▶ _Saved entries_

● ● ●

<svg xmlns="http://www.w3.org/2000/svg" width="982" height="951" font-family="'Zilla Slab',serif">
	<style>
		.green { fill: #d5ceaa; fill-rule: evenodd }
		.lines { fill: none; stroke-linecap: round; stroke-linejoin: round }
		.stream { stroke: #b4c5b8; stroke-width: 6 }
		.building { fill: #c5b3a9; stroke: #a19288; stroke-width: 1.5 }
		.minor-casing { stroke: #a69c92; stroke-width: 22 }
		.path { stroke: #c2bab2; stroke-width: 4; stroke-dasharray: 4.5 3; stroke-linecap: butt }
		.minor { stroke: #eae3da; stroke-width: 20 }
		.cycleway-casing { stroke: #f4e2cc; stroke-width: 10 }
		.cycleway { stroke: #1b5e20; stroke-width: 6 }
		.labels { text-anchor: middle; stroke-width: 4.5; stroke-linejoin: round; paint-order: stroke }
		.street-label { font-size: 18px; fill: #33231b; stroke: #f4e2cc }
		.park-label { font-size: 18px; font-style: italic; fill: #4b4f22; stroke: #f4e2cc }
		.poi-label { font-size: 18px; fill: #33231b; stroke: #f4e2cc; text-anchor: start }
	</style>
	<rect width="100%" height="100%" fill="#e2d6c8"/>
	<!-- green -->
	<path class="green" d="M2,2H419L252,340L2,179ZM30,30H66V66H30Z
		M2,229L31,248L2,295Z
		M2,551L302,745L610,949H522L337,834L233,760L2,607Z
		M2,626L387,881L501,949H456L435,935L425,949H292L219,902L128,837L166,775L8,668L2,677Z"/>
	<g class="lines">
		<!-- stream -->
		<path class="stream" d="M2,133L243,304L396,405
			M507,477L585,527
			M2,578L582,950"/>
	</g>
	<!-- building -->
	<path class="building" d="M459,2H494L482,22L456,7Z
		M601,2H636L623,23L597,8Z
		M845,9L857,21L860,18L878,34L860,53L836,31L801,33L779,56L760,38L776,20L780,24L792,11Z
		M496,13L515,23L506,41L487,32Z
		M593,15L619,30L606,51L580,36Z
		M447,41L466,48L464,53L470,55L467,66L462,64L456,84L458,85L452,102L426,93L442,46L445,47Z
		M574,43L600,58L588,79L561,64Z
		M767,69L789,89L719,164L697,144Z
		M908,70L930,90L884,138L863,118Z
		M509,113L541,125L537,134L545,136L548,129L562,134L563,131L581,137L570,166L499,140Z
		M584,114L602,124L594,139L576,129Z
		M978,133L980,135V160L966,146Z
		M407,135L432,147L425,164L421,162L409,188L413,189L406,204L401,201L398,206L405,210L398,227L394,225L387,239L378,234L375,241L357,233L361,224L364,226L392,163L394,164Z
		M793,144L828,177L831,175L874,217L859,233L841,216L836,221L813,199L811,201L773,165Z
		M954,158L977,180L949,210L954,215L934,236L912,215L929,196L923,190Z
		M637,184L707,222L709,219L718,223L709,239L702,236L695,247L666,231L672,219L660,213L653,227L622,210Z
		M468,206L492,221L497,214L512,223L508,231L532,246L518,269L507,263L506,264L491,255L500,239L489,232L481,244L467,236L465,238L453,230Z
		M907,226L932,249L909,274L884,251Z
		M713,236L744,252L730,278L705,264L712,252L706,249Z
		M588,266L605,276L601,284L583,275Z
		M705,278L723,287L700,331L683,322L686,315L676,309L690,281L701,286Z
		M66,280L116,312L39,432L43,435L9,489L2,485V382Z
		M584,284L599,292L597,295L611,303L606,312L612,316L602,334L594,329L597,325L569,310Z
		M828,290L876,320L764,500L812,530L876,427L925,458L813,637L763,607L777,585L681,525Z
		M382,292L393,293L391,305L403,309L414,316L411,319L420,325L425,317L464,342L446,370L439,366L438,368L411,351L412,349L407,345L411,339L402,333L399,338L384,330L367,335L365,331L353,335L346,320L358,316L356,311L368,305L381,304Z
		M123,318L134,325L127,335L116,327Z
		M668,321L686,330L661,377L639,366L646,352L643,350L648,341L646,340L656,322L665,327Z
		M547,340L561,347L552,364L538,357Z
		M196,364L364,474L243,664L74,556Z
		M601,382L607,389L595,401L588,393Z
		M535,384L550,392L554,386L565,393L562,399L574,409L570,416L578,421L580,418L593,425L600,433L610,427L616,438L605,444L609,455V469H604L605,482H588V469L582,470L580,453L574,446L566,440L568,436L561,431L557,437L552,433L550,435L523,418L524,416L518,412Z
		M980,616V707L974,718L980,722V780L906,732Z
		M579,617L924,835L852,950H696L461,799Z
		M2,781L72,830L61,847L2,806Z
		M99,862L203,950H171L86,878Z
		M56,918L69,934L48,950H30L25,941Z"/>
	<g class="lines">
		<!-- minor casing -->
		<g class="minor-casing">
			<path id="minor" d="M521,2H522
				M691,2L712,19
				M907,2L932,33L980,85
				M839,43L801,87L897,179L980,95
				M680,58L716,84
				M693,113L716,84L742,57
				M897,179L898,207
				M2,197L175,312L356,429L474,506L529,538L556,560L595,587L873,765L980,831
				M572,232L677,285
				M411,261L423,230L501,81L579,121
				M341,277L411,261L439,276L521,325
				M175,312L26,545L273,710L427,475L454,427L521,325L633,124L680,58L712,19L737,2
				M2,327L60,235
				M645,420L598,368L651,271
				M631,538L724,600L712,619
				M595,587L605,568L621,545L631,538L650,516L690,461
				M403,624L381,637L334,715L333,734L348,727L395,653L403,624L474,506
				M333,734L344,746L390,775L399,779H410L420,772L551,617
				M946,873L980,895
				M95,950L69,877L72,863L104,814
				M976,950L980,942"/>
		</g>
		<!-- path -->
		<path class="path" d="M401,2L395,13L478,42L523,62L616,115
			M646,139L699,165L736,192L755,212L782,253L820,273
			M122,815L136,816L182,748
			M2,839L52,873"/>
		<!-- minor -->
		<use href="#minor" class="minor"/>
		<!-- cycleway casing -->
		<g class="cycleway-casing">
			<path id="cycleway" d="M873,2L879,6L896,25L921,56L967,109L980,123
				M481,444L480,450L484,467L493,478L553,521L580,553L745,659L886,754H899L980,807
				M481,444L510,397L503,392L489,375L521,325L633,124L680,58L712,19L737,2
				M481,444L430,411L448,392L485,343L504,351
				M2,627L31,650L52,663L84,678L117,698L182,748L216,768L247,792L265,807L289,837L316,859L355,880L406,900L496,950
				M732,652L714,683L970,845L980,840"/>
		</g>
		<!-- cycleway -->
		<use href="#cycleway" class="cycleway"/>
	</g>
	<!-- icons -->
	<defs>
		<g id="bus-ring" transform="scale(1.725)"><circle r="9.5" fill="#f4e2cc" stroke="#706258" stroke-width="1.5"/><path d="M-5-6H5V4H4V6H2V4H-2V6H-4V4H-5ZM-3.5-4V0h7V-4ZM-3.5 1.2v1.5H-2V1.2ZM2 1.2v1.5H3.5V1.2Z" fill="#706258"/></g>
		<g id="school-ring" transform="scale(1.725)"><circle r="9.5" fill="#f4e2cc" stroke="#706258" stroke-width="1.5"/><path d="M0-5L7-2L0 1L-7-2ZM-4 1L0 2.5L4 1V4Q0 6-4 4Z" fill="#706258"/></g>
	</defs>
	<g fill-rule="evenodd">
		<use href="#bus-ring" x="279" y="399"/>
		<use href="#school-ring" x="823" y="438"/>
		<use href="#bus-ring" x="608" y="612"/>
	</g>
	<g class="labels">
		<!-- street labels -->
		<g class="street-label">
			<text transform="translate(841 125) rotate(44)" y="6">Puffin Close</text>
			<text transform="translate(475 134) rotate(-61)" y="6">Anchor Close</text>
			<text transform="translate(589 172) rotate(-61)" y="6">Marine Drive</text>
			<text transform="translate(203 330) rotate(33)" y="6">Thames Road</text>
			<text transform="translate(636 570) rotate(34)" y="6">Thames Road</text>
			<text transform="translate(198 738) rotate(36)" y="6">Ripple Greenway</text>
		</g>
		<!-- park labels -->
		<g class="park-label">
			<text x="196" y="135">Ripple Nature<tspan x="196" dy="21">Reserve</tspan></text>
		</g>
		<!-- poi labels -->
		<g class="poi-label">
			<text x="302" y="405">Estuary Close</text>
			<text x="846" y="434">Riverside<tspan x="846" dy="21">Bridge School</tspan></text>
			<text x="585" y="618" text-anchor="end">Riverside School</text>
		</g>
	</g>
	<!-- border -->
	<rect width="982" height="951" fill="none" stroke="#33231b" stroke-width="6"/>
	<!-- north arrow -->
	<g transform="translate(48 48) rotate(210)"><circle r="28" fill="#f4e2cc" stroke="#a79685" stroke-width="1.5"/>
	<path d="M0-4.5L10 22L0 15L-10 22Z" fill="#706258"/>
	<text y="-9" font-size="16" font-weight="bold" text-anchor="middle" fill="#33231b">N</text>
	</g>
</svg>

● ● ●

Please say how many lines of the records contain the word "linecap", giving the number by itself.

2